TransLink tackling pigeon problem at newly-constructed SkyTrain platform

Dec 25 2018, 6:11 am

The Expo Line platform area of Commercial-Broadway Station now feels far more open, brighter, and airier with an additional fifth platform, but passengers will not benefit from the huge station capacity increase until early-2019 when the expansion is scheduled to open.

In the meantime, it appears some feathered friends in the form of pigeons are already beginning to get acquainted with the place, and TransLink is less than impressed.

“Pigeons generally are a challenge,” said TransLink spokesperson Aliya Mohamed. “They’re a challenge across the system, they pose health and safety risks for our customers and when they’re in the system they tend to do things like trigger intrusion alarms.”

Pigeons, however, are not a new issue around SkyTrain stations.

“We’ve done a lot of things across the past couple of years to manage the situations,” she added.

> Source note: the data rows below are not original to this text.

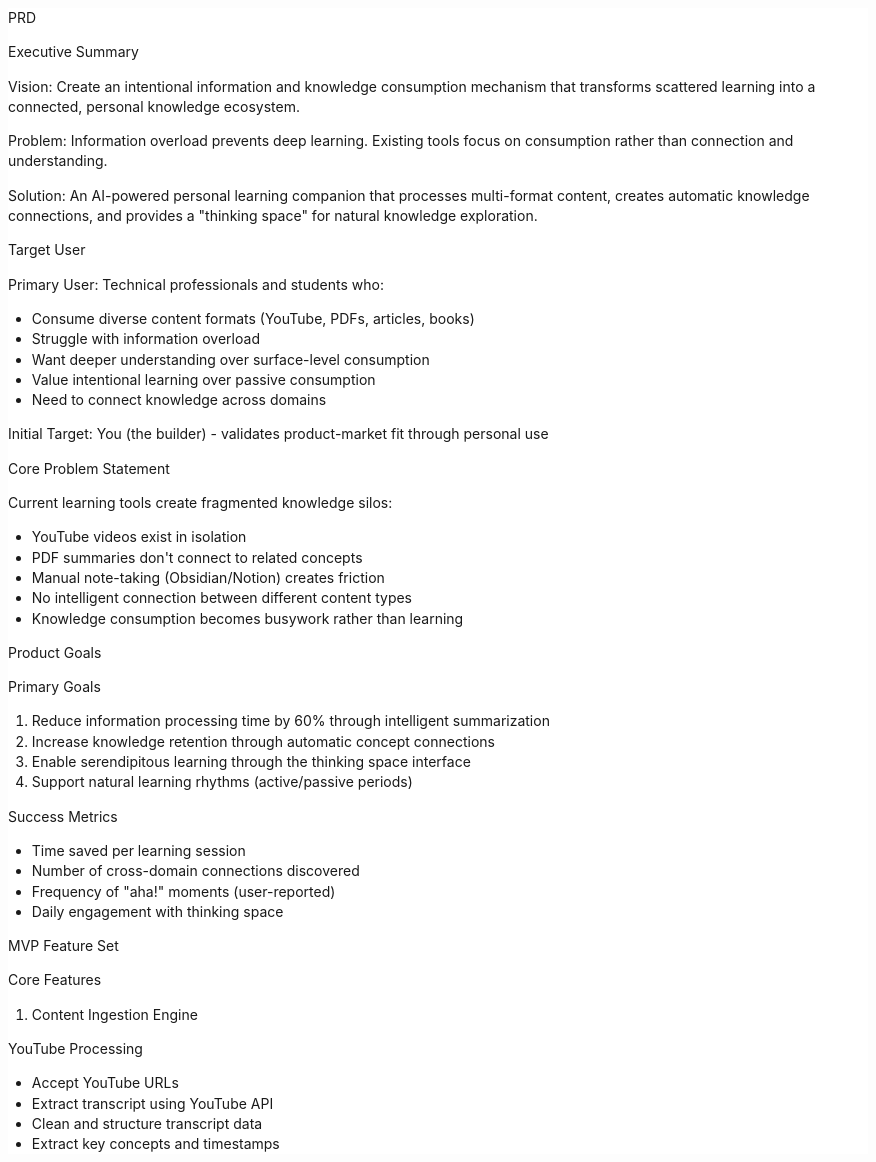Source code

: PRD

Executive Summary

Vision: Create an intentional information and knowledge consumption mechanism that transforms scattered learning into a connected, personal knowledge ecosystem.

Problem: Information overload prevents deep learning. Existing tools focus on consumption rather than connection and understanding.

Solution: An AI-powered personal learning companion that processes multi-format content, creates automatic knowledge connections, and provides a "thinking space" for natural knowledge exploration.

Target User

Primary User: Technical professionals and students who:

- Consume diverse content formats (YouTube, PDFs, articles, books)
- Struggle with information overload
- Want deeper understanding over surface-level consumption
- Value intentional learning over passive consumption
- Need to connect knowledge across domains

Initial Target: You (the builder) - validates product-market fit through personal use

Core Problem Statement

Current learning tools create fragmented knowledge silos:

- YouTube videos exist in isolation
- PDF summaries don't connect to related concepts
- Manual note-taking (Obsidian/Notion) creates friction
- No intelligent connection between different content types
- Knowledge consumption becomes busywork rather than learning

Product Goals

Primary Goals

1. Reduce information processing time by 60% through intelligent summarization
2. Increase knowledge retention through automatic concept connections
3. Enable serendipitous learning through the thinking space interface
4. Support natural learning rhythms (active/passive periods)

Success Metrics

- Time saved per learning session
- Number of cross-domain connections discovered
- Frequency of "aha!" moments (user-reported)
- Daily engagement with thinking space

MVP Feature Set

Core Features

1. Content Ingestion Engine

YouTube Processing

- Accept YouTube URLs
- Extract transcript using YouTube API
- Clean and structure transcript data
- Extract key concepts and timestamps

Mohamed told Daily Hive this includes things like putting up spikes, netting, frequency sounds that “mimic raptor calls,” and don’t-feed-the-birds-campaigns.

In January of this year, TransLink introduced a pilot project in which it partnered with Maple Ridge-based predatory bird operation, Raptors Ridge Birds of Prey, to bring predatory birds, falcons, and hawks to the various stations “in order to change the habits of the pigeons and deter them from returning.”

Now, with the new platform inching closer to completion, TransLink said the Raptors will be returning in 2019 to help combat the problem, and they are “also in the process of looking at something more long-term and more permanent.”

When asked if she could elaborate on what some of those more permanent and long-term plans were as well as a timeline for implementation, Mohamed said she couldn’t get into the details at this point because they are “still working through all of that,” but added that customers should keep an eye out during the “first quarter of 2019.”

Construction on the $60-million SkyTrain station expansion and upgrade project began in mid-2015. The project was originally slated for a summer opening, but it was later pushed to this fall and now early next year.

As a major hub and with the high rate of growth in regional transit ridership, the station is anticipated to become even busier over the coming years, especially once the Millennium Line’s Broadway Extension opens.